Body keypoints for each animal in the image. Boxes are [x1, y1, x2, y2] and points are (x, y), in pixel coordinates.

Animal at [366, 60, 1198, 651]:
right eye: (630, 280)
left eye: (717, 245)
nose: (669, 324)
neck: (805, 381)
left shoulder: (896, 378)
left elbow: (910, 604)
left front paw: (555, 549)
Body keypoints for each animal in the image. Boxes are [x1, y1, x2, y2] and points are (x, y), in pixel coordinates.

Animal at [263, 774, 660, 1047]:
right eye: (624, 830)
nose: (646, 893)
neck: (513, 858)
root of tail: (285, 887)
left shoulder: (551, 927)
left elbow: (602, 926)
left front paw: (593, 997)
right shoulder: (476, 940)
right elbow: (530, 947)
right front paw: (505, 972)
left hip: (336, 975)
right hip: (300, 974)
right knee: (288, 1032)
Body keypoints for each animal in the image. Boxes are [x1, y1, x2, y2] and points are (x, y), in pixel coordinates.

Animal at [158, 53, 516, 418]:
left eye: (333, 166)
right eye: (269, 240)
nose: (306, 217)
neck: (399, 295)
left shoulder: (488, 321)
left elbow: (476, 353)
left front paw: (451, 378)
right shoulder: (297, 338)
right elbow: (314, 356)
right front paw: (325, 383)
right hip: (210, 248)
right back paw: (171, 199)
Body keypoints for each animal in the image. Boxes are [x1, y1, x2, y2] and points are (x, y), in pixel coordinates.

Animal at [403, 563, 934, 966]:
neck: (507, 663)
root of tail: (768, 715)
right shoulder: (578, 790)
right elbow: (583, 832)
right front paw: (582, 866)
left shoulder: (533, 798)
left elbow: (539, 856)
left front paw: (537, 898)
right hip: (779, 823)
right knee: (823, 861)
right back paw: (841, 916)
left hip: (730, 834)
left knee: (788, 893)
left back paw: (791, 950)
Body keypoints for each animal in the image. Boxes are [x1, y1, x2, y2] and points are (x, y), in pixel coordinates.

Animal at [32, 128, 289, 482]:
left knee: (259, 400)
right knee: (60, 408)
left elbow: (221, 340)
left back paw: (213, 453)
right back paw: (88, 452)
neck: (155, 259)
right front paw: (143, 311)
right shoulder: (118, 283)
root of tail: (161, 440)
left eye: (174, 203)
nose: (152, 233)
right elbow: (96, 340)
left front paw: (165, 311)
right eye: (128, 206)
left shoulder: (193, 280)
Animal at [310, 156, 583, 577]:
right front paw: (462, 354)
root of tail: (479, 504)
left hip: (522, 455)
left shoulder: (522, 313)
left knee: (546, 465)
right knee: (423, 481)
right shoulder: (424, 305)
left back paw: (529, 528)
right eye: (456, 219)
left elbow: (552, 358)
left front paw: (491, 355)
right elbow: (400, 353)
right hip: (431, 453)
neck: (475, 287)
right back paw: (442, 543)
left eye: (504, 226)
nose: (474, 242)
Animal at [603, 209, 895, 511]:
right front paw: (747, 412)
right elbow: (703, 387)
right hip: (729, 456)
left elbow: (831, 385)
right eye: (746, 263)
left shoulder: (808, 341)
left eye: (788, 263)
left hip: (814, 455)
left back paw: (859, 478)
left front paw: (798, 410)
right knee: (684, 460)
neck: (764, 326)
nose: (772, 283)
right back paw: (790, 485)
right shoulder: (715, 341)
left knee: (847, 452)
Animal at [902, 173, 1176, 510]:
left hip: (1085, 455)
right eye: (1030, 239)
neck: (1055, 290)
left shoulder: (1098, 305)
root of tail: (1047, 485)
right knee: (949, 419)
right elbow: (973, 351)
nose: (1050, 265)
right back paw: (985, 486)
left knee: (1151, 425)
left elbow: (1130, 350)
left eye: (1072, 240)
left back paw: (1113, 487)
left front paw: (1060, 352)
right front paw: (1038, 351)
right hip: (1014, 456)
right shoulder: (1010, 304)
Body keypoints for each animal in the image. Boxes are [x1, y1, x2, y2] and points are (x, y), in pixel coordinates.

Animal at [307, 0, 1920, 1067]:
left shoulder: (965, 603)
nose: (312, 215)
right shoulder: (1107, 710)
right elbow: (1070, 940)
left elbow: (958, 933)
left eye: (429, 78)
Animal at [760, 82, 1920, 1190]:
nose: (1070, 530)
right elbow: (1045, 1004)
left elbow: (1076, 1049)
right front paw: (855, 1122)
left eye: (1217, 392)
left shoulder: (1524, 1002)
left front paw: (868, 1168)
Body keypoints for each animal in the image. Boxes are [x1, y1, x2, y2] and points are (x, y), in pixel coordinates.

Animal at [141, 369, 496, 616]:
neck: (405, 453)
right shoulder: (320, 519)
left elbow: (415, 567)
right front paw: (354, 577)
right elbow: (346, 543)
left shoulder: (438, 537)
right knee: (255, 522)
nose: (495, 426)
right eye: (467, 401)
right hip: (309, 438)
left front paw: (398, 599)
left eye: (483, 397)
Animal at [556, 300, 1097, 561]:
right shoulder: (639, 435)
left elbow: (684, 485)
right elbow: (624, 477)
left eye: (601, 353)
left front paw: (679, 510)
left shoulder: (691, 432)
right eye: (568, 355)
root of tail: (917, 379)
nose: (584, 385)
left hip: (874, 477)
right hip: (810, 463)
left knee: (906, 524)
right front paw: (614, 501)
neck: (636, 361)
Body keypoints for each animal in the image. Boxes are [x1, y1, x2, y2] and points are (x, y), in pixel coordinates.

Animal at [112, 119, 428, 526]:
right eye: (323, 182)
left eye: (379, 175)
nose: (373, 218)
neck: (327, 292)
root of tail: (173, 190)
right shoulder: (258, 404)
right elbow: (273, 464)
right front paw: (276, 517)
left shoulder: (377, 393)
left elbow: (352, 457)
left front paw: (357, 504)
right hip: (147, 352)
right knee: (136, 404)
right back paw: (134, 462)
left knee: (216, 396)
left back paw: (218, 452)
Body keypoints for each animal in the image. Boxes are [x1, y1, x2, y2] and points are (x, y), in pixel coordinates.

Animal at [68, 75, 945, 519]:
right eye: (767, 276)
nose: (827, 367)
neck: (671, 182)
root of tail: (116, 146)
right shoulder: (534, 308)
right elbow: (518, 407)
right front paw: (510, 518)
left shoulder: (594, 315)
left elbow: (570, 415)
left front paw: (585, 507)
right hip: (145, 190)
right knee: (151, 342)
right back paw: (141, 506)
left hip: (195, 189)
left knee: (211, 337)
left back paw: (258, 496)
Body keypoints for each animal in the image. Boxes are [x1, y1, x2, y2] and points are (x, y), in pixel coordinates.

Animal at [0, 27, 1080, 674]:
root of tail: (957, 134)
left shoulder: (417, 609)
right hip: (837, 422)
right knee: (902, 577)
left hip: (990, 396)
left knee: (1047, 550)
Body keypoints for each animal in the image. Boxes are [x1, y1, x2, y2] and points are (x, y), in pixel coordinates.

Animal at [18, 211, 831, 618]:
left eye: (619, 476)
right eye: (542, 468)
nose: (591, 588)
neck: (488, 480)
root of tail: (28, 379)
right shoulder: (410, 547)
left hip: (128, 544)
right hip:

*Exercise prompt*
Which of the lines above mention the word "tail"? Pull those lines out.

*Result below*
root of tail: (285, 887)
root of tail: (768, 715)
root of tail: (161, 440)
root of tail: (479, 504)
root of tail: (1047, 485)
root of tail: (917, 379)
root of tail: (173, 190)
root of tail: (116, 146)
root of tail: (957, 134)
root of tail: (28, 379)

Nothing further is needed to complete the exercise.